From Francis Spufford's I May Be Some Time: Ice and the English Imagination, which I am very much enjoying.
shewhomust: (Default)
A Wee Home from Home is at Northern Stage, which is celebrating its 40th birthday with a season of meditations on northernness. The theatre has actually been known as Northern Stage since it reopened in 2006: for most of those forty years it was either the University Theatre or the Playhouse. Ambivalent, moi? You bet. I don't think my feelings about northernness will fit into their interactive questionnaire.

For a start, how often do I think of myself as northern? Not often, and mostly when I'm visiting family and friends in London. I admit I had a twinge the other morning, lying in bed listening to someone on the radio how the French region of Nord-Pas de Calais were promoting themselves as the south of the south of England, and would love to involve themselves in the 2012 Olympics. "They're welcome," I thought. "Anyway, they're closer to London than we are." Yet when I'm in the north of France, I'm more likely to think how northern it feels than how southern: the red-brick terraces, the post-industrial, post-mining communities, the beer...

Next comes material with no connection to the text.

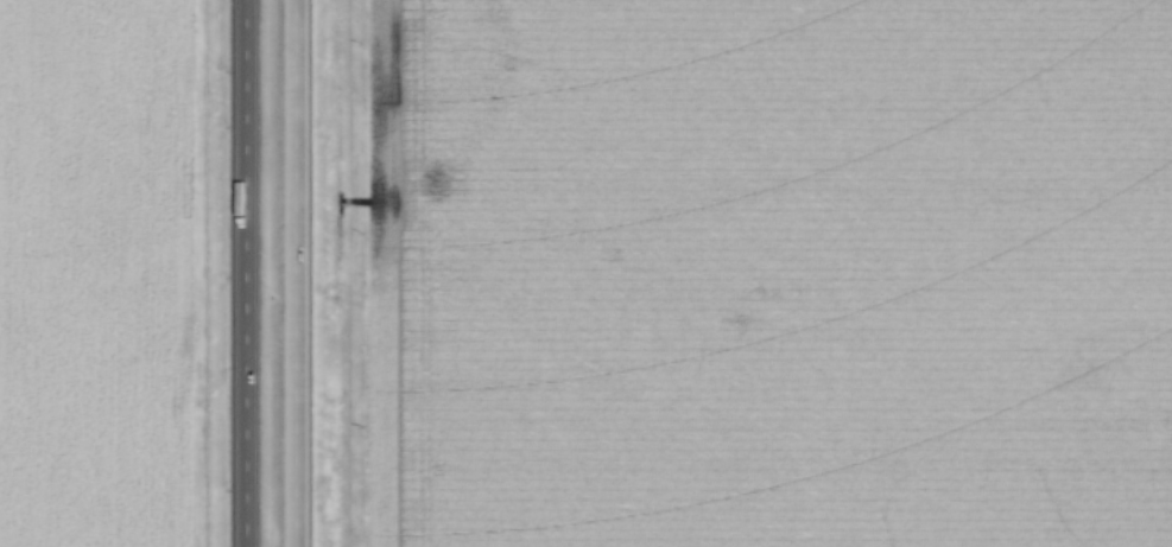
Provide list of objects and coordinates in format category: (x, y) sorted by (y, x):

Mostly, though, when I'm in Durham, I don't think of myself as being from the north, I'm from here, the centre of the compass. I'm more likely to tell people I'm an Essex girl (another partial truth) than claim to be northern. By inclination, I'm as likely to holiday further north as further south: but I'd hardly tell a Shetlander or an Icelander that I'm northern, would I? (Not that Iceland is as far north as I thought. In Norway I have been within the Arctic Circle, but to cross that line in Iceland I would have had to take the ferry to one small island; the country as a whole is further south and further west than I thought).

At the post-play discussion, the host asked Frank McConnell whether he regarded himself as northern. He replied that he came originally from Glasgow, but now lived much of the time on - Uist, I think it was; one of the Western Isles, anyway. He was, in other words, tactful about not choosing the word 'northern' to describe himself to someone who did lay claim to the term, despite being based well to the south of him. On the other hand, looked at from within Scotland, Glasgow is part of the great southern conurbation.

It's all relative, in other words. Newcastle, at 55° north, is in the north of England, which lies to the south of Scotland, but further north than anywhere in the US except Alaska (that's hard to take in: in my mind if we fly due west across the Atlantic, we land in New York, or maybe Boston. I know this isn't so, but I have to keep reminding myself). But we want to be northern, because there's a virtue in it - and that's a whole other can of worms.